The court first addressed the question of whether the voluntary payments provision in ISBA Mutual’s insurance policy was enforceable. If it is not enforceable, then the question of whether Greenfield admitted liability or merely admitted the facts concerning his mistake is immaterial. Both parties acknowledge that, as an attorney, Greenfield had a duty to disclose his mistake to the beneficiaries. Attorneys have an ethical obligation to keep clients apprised of major developments in their cases. In fact, ISBA Mutual makes it clear that “ISBA Mutual does not contend that its policy required Greenfield to be silent about the disparity between Muriel’s intentions in her 2008 will and the actual expected distributions under the actual legal instrument.” The court noted that this is a case of first impression, since there is very little case law concerning the effect of a “voluntary payments” clause. The public policy considerations at issue dealt with an attorney’s ethical obligations to his client.
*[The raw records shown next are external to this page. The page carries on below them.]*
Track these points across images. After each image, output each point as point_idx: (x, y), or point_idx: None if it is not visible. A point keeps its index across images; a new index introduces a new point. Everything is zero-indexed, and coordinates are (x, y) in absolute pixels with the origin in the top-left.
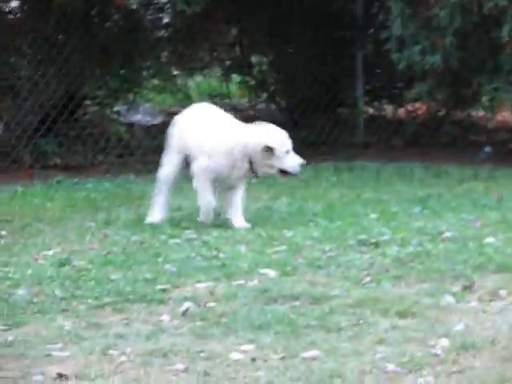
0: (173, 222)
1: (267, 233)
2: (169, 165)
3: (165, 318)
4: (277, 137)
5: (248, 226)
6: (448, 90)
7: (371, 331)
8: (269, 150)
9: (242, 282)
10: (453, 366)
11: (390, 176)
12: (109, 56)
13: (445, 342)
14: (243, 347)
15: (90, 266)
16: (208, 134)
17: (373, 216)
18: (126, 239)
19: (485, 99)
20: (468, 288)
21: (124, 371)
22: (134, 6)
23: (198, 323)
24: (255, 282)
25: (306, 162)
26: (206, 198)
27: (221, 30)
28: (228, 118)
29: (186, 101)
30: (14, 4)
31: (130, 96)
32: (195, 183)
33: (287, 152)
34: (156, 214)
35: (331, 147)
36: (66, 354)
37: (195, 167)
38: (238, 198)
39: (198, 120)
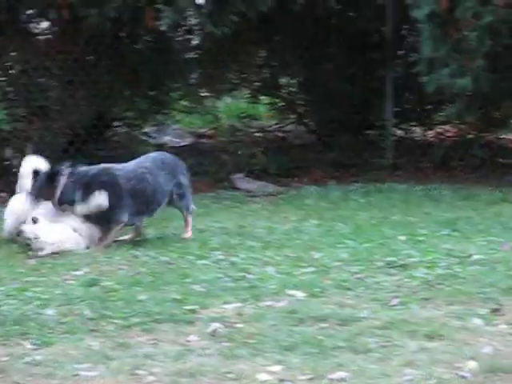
0: (201, 242)
1: (295, 254)
2: None
3: (193, 338)
4: None
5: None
6: (477, 113)
7: (399, 353)
8: None
9: (270, 303)
10: None
11: (419, 198)
12: (138, 77)
13: (473, 364)
14: (271, 368)
15: (118, 287)
16: None
17: (401, 238)
18: (155, 260)
19: None
20: (496, 311)
21: None
22: (164, 28)
23: (226, 344)
24: (283, 303)
25: None
26: None
27: (249, 52)
28: None
29: (215, 122)
30: (44, 25)
31: (159, 117)
32: None
33: None
34: None
35: (360, 169)
36: (95, 373)
37: None
38: None
39: None
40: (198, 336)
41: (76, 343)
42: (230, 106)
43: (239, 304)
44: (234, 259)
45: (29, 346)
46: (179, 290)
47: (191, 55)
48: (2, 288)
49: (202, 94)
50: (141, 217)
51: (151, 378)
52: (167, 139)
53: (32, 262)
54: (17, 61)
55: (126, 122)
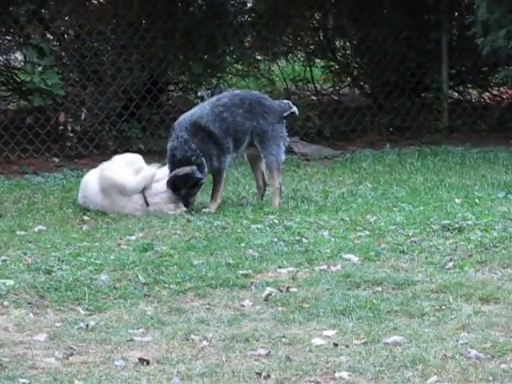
0: (255, 206)
1: (350, 218)
2: None
3: (247, 303)
4: None
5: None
6: None
7: (454, 317)
8: None
9: (324, 267)
10: None
11: (475, 161)
12: (192, 41)
13: None
14: (325, 332)
15: (172, 252)
16: None
17: (457, 201)
18: (209, 224)
19: None
20: None
21: (206, 356)
22: None
23: (280, 308)
24: (338, 267)
25: None
26: None
27: (304, 15)
28: None
29: (270, 85)
30: None
31: (214, 81)
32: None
33: None
34: None
35: (416, 132)
36: (148, 338)
37: None
38: None
39: None
40: (252, 301)
41: (130, 308)
42: (284, 69)
43: (293, 268)
44: (288, 223)
45: (82, 312)
46: (233, 254)
47: (245, 18)
48: (56, 253)
49: (257, 58)
50: None
51: (205, 342)
52: None
53: (86, 227)
54: (70, 25)
55: (180, 85)
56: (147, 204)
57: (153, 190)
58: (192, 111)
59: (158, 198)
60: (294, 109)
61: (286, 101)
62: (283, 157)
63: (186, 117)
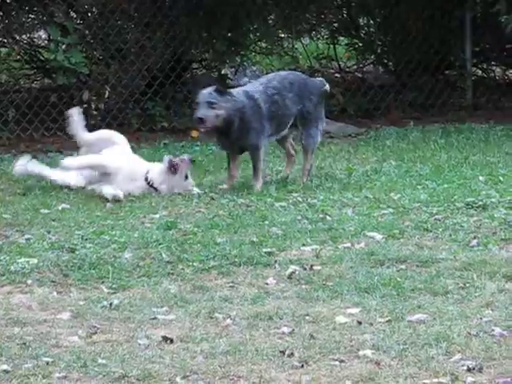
0: (279, 184)
1: (374, 195)
2: None
3: (270, 281)
4: None
5: None
6: None
7: (478, 294)
8: None
9: (348, 244)
10: None
11: (499, 138)
12: (216, 19)
13: None
14: (349, 310)
15: (196, 230)
16: None
17: (481, 178)
18: (233, 202)
19: None
20: None
21: (229, 334)
22: None
23: (304, 286)
24: (362, 244)
25: None
26: None
27: None
28: None
29: (293, 63)
30: None
31: (237, 59)
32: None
33: None
34: None
35: (439, 109)
36: (172, 317)
37: None
38: None
39: None
40: (276, 279)
41: (153, 287)
42: (308, 46)
43: (317, 246)
44: (312, 201)
45: (106, 290)
46: (257, 232)
47: None
48: (80, 232)
49: (280, 35)
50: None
51: (228, 321)
52: (245, 81)
53: (109, 205)
54: (94, 3)
55: (203, 63)
56: (156, 190)
57: (158, 178)
58: (245, 87)
59: (163, 186)
60: (327, 86)
61: (320, 78)
62: (319, 139)
63: (241, 88)
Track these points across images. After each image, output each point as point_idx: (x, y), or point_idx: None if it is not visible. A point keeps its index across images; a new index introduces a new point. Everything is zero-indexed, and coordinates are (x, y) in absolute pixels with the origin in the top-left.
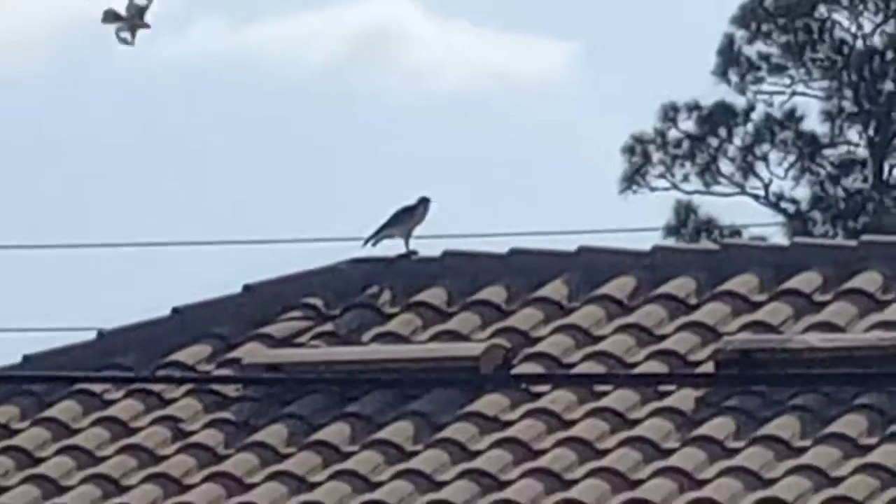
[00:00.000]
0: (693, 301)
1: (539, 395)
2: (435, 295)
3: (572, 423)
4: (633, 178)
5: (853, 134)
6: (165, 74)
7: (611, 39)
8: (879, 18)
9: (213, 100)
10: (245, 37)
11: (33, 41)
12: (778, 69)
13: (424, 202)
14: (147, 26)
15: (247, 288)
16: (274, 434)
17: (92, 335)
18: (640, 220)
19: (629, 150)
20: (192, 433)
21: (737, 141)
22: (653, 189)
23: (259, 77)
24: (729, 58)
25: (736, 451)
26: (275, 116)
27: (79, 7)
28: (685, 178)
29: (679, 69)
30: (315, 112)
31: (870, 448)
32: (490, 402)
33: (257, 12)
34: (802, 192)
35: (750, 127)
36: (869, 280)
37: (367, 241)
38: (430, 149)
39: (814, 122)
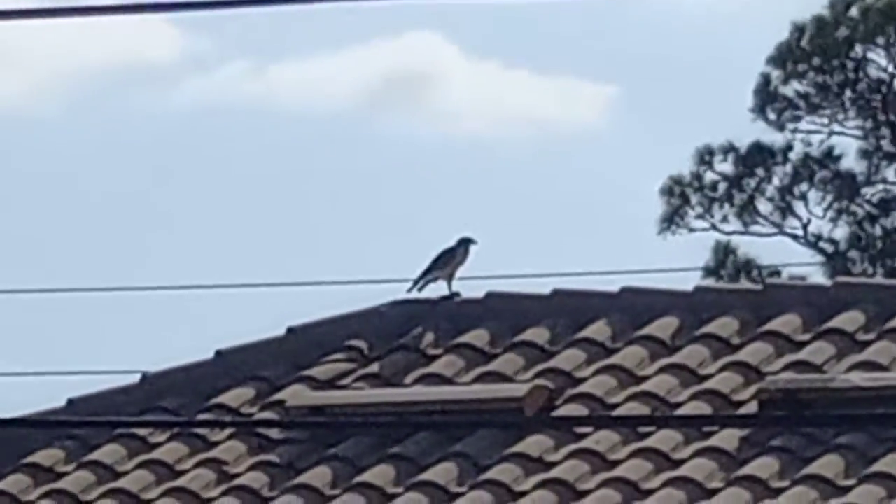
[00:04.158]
0: (736, 341)
1: (583, 436)
2: (478, 336)
3: (616, 463)
4: (672, 219)
5: (890, 173)
6: (190, 118)
7: (647, 82)
8: None
9: (242, 142)
10: (270, 79)
11: (52, 87)
12: (815, 108)
13: (465, 243)
14: None
15: (290, 330)
16: (318, 476)
17: (136, 378)
18: (680, 261)
19: (667, 192)
20: (236, 475)
21: (775, 181)
22: (692, 230)
23: (286, 119)
24: (765, 97)
25: (780, 491)
26: (304, 159)
27: (99, 54)
28: (724, 219)
29: (716, 109)
30: (344, 154)
31: None
32: (534, 443)
33: (285, 52)
34: (841, 232)
35: (788, 167)
36: None
37: (412, 287)
38: (467, 192)
39: (851, 161)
ISBA Mutual claimed that it would not have interfered with Greenfield’s discharge of his professional duties, but argued that it “would certainly have played a role in his disclosure of his error and its consequences, even if only by advising Greenfield in how to fulfill his ethical obligations in a way that would not compromise his defense to a malpractice case.” The court was uncomfortable with the idea of an insurance company advising an attorney of his ethical obligation to his clients, especially since the insurance company may advise the attorney to disclose less information than the attorney would otherwise choose to disclose. Instead, absent instruction from the rules of professional conduct or the Attorney Registration and Disciplinary Commission, it is the attorney’s responsibility to comply with the ethical rules as he understands them. The court held that the provision at issue here is against public policy, since it may operate to limit an attorney’s disclosure to his clients. Consequently, the voluntary payment clause does not provide a defense to ISBA Mutual.

Illinois State Bar Ass. Mut. Ins. v. Frank M. Greenfield and Associates, 980 N.E.2d 1120 (1st Dist 2013).